Hey there! Let's break down your questions with clear solutions and explanations:

1. SQL Query to Retrieve Pilot and Co-Pilot Names

Since the team table's pilot_id and copilot_id both reference the player table's primary key, you'll need to join the player table twice (using aliases to distinguish the two joins) to pull the corresponding names. Here's the query that matches your desired output:

SELECT
    p_pilot.name AS Pilot,
    p_copilot.name AS Co-Pilot
FROM team t
INNER JOIN player p_pilot ON t.pilot_id = p_pilot.id
INNER JOIN player p_copilot ON t.copilot_id = p_copilot.id;

Why this works:

  • We use INNER JOIN because both pilot_id and copilot_id are marked as NOT NULL foreign keys, so every team entry will have valid matches in the player table.
  • Aliases (p_pilot and p_copilot) let us reference the same player table twice without confusion, and we alias the name column to match your expected Pilot and Co-Pilot headers.
2. Is the Current Database Design Reasonable?

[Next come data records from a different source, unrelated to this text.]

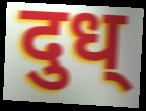
दुध्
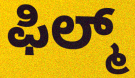
ಫಿಲ್ಮ್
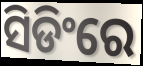
ସିଡିଂରେ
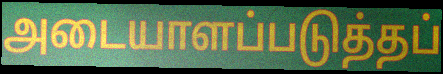
அடையாளப்படுத்தப்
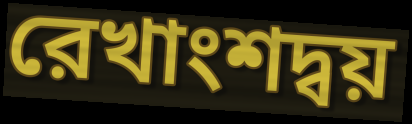
রেখাংশদ্বয়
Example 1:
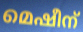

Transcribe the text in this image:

മെഷീന്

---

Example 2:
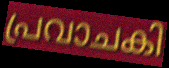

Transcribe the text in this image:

പ്രവാചകി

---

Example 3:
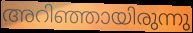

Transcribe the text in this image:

അറിഞ്ഞായിരുന്നു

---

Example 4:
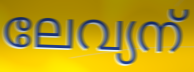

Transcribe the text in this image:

ലേവ്യന്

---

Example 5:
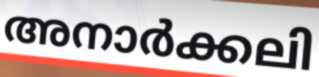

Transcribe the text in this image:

അനാർക്കലി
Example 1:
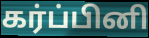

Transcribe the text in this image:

கர்ப்பினி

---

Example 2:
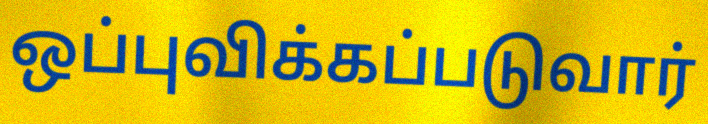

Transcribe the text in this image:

ஒப்புவிக்கப்படுவார்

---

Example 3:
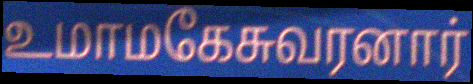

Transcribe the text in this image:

உமாமகேசுவரனார்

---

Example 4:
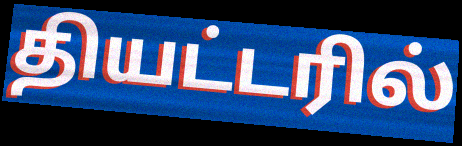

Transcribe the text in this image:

தியட்டரில்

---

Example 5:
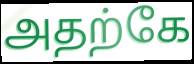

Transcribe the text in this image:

அதற்கே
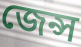
জেন্স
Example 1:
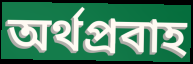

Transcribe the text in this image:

অর্থপ্রবাহ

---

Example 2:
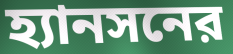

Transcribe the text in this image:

হ্যানসনের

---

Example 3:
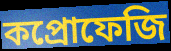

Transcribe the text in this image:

কপ্রোফেজি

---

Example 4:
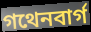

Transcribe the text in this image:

গথেনবার্গ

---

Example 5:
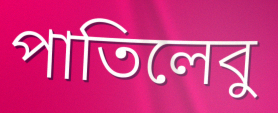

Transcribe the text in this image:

পাতিলেবু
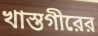
খাস্তগীরের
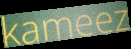
kameez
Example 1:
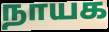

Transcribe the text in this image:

நாயக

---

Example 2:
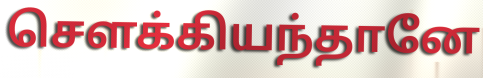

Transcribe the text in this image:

சௌக்கியந்தானே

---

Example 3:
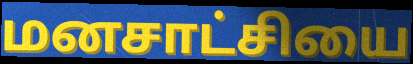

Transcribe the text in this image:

மனசாட்சியை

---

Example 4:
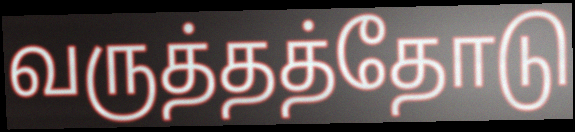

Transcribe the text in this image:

வருத்தத்தோடு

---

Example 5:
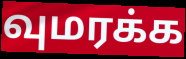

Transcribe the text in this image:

வுமரக்க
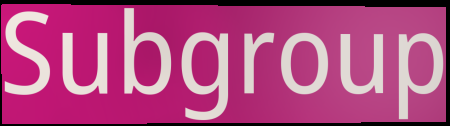
Subgroup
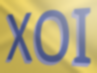
XOI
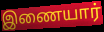
இணையார்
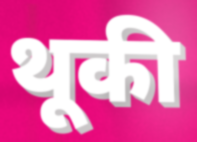
थूकी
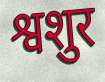
श्वशुर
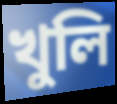
খুলি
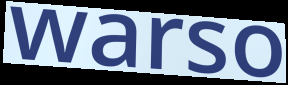
warso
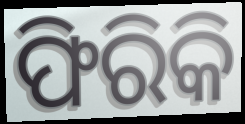
ଫିରିକି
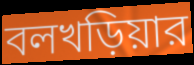
বলখড়িয়ার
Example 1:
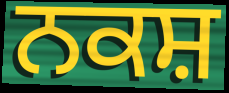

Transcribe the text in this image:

ਨਕਸ਼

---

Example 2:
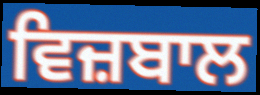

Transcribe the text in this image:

ਵਿਜ਼ਬਾਲ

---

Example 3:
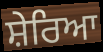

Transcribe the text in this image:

ਸ਼ੇਰਿਆ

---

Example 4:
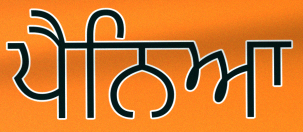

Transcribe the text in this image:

ਪੈਨਿਆ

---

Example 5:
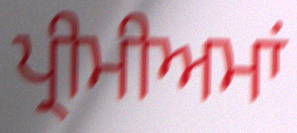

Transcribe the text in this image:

ਪ੍ਰੀਮੀਅਮਾਂ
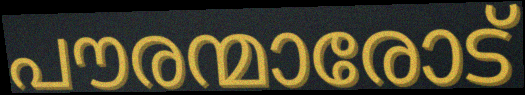
പൗരന്മാരോട്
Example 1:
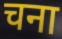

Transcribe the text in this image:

चना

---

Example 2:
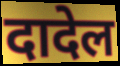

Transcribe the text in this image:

दादेल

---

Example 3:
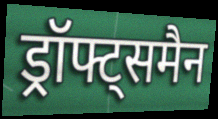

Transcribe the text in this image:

ड्रॉफ्ट्समैन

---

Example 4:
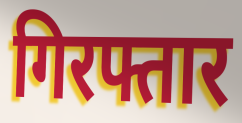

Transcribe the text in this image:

गिरफ्तार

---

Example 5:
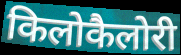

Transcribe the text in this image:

किलोकैलोरी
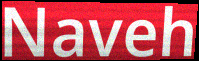
Naveh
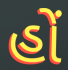
હોં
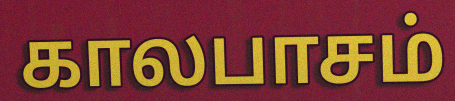
காலபாசம்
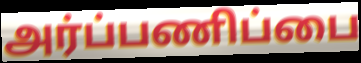
அர்ப்பணிப்பை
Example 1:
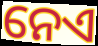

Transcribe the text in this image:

ନେଏ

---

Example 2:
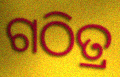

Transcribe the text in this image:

ଗଠିତ୍ର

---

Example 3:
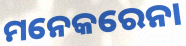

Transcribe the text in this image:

ମନେକରେନା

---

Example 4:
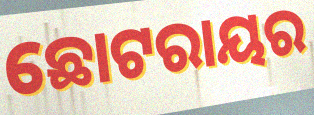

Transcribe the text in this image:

ଛୋଟରାୟର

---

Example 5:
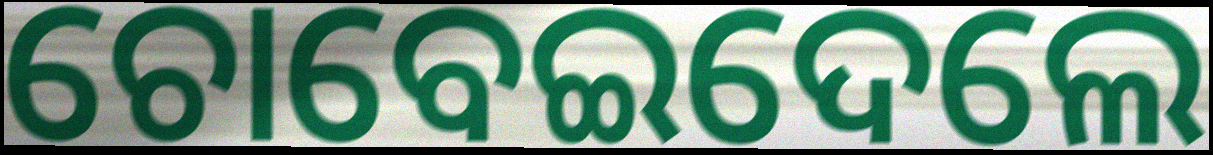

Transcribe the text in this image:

ଚୋବେଇଦେଲେ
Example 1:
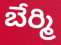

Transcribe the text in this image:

బేర్మి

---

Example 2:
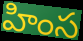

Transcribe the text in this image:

హింస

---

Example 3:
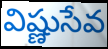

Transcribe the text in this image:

విష్ణుసేవ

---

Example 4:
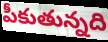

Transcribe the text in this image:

పీకుతున్నది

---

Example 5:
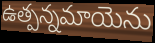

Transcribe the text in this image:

ఉత్పన్నమాయెను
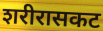
शरीरासकट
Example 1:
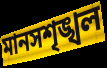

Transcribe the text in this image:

মানসশৃঙ্খল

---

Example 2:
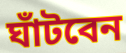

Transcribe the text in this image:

ঘাঁটবেন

Short answer: No, this design has significant scalability and flexibility issues. Let's break down the problems and suggest a better approach:

Key Issues with the Current Design:

  • Hardcoded Roles: The team table explicitly includes only pilot_id and copilot_id. If your business ever needs to add other roles (like a navigator, observer, or backup pilot), you'd have to modify the table structure to add new foreign key columns—this violates the "open/closed principle" of software design (open for extension, closed for modification).
  • Implicit Role Logic: Role information is stored in column names instead of as actual data. This makes it impossible to run dynamic queries like "count all players who are co-pilots across all teams" without writing custom logic for each column.
  • Inflexible Relationships: The design enforces exactly one pilot and one co-pilot per team. If you ever need teams with multiple pilots or no co-pilot (depending on business rules), you'd have to adjust nullability or add more columns, which gets messy quickly.

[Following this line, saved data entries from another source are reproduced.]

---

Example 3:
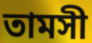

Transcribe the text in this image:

তামসী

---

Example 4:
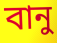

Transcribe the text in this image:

বানু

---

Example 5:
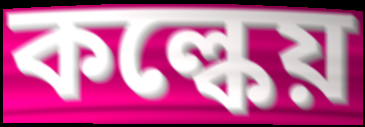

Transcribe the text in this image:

কল্কেয়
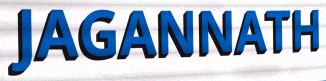
JAGANNATH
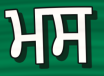
ਮਸ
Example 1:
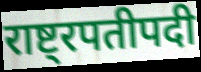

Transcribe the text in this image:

राष्ट्रपतीपदी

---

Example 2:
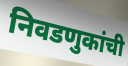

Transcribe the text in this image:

निवडणुकांची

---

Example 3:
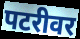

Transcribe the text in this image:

पटरीवर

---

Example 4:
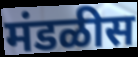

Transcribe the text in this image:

मंडळीस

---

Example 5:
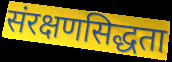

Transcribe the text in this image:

संरक्षणसिद्धता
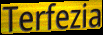
Terfezia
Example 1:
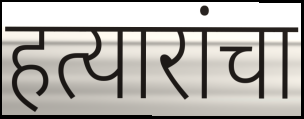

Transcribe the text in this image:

हत्यारांचा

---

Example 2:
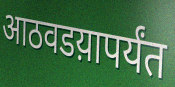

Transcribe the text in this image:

आठवडय़ापर्यंत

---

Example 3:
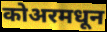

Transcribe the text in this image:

कोअरमधून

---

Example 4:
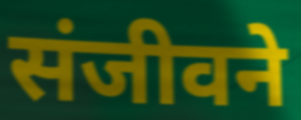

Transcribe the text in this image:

संजीवने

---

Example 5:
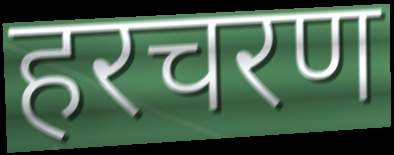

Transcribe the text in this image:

हरचरण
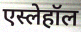
एस्लेहॉल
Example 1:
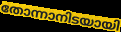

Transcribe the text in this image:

തോന്നാനിടയായി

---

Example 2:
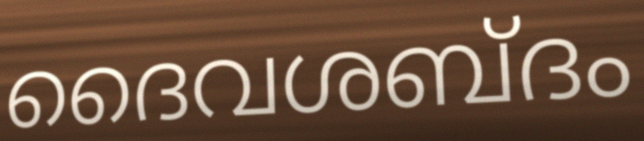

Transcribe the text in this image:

ദൈവശബ്ദം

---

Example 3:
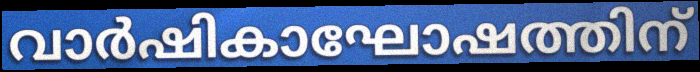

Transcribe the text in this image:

വാർഷികാഘോഷത്തിന്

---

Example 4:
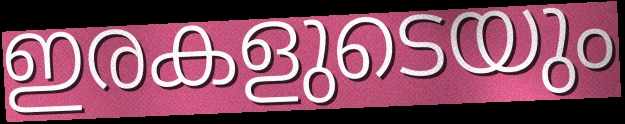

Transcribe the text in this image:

ഇരകളുടെയും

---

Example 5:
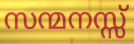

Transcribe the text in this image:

സന്മനസ്സ്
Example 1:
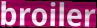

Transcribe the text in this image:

broiler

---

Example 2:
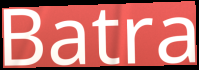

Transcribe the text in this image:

Batra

Improved Design Suggestion:

Use a junction table (also called an associative table) to link teams, players, and their roles. This decouples the team-player relationship from specific roles, making the system far more flexible:

Revised Table Structure:

-- Team table (keeps core team info)
CREATE TABLE team (
    id INT(10) UNSIGNED NOT NULL AUTO_INCREMENT PRIMARY KEY
    -- Add other team attributes here (e.g., team_name, formation_date)
);

-- Player table (unchanged, but note: `isPilot` could be replaced with role data if it's a qualification)
CREATE TABLE player (
    id INT(10) UNSIGNED NOT NULL AUTO_INCREMENT PRIMARY KEY,
    name VARCHAR(60) NOT NULL,
    isPilot TINYINT(1) NOT NULL, -- Keep this if it's a qualification (e.g., "is certified as pilot")
    age INT(4) NOT NULL
);

-- Junction table to map players to teams with their role
CREATE TABLE team_player (
    team_id INT(10) UNSIGNED NOT NULL,
    player_id INT(10) UNSIGNED NOT NULL,
    role VARCHAR(20) NOT NULL CHECK (role IN ('Pilot', 'Co-Pilot', 'Observer', 'Navigator')),
    PRIMARY KEY (team_id, player_id), -- Ensures a player can't be in the same team twice (adjust if needed)
    FOREIGN KEY (team_id) REFERENCES team(id),
    FOREIGN KEY (player_id) REFERENCES player(id)
);

Benefits of This Design:

  • Scalability: Add new roles (like "Backup Pilot") by just updating the CHECK constraint (or even better, create a separate role table for full normalization) without modifying table structures.
  • Dynamic Queries: You can easily pull all members of a team with their roles, count players by role, or find all teams a specific player has joined in a certain capacity.
  • Flexibility: Support teams with multiple pilots, optional co-pilots, or any combination of roles that fits your business needs.